Compared to HPeV-3, influenza virus and enterovirus more commonly cause myalgia and myositis. Epidemic pleurodynia (also known as Bornholm disease) is generally caused by coxsackievirus type B, and less frequently by echovirus and coxsackievirus type A. This disease is characterized by fever and paroxysmal spasms of the chest and abdominal muscles. Most cases occur during localized summer outbreaks amongst adolescents and adults [14, 15]. In addition, severe rhabdomyolysis and renal failure can be induced by various viruses, including influenza viruses A and B . In this case, however, the time frame in which our patient visited our institution was not in the local endemic influenza season (typically from late November to next March), and the antigen-based rapid influenza test result was negative.
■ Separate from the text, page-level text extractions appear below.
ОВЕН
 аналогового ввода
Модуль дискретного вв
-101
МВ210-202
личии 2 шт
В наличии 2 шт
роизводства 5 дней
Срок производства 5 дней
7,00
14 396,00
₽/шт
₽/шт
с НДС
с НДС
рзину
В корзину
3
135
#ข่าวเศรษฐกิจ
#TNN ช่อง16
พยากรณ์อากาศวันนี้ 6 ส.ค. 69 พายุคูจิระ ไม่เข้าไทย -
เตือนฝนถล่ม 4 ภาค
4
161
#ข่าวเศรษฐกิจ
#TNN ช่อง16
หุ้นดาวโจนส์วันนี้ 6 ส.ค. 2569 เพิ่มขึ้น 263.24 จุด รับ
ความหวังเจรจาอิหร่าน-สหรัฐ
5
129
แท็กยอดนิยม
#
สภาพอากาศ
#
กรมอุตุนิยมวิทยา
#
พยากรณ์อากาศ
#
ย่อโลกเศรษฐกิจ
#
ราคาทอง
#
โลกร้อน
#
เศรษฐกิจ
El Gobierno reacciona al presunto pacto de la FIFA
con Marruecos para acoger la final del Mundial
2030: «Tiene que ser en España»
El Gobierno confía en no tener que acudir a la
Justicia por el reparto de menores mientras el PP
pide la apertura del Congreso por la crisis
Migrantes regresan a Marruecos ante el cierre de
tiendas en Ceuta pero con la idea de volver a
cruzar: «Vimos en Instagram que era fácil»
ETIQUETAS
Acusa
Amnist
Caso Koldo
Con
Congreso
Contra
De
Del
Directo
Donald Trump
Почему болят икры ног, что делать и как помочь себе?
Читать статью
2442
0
Serological assays for the tested coxsackievirus type A and B, or echovirus between the acute and convalescent phases did not indicate the acute infection.
Because the epidemiological evidence indicates that not all adults infected with HPeV-3 develop epidemic myalgia, we hypothesized that severe myalgia may be associated with an increase in cytokine production. As such, we measured the cytokine levels in serum samples from our patient at the initial visit and 2 weeks later. Among the cytokines measured, IL-6 level was exclusively elevated. IL-6 is a known inflammatory cytokine that causes pain by inducing prostaglandin E2 production. When administered to humans, IL-6 can cause side effects including fever, headache, and myalgia . IL-6 has been correlated with the development of symptoms including myalgia caused by influenza virus infection . In recent research, coxsackievirus type B4 was found to induce production of IL-6 together with interferon-α and TNF-α from human mononuclear cells . Considering these reports and the current case, elevated levels of acute inflammatory cytokines may play a role in myalgia or myositis caused by viral infections. Although further studies are required to elucidate the pathogenesis of severe epidemic myalgia after HPeV-3 infection, the elevated level of IL-6 in the case patient’s serum may correlate with the development of this disease.
This is the first report to demonstrate increased IL-6 levels in an adult patient with epidemic myalgia due to HPeV-3 infection. Further virologic, genetic, epidemiologic, and pathologic studies are needed to verify our hypothesis regarding the relationship between elevated IL-6 levels and myalgia severity in adult patients with HPeV-3 infection.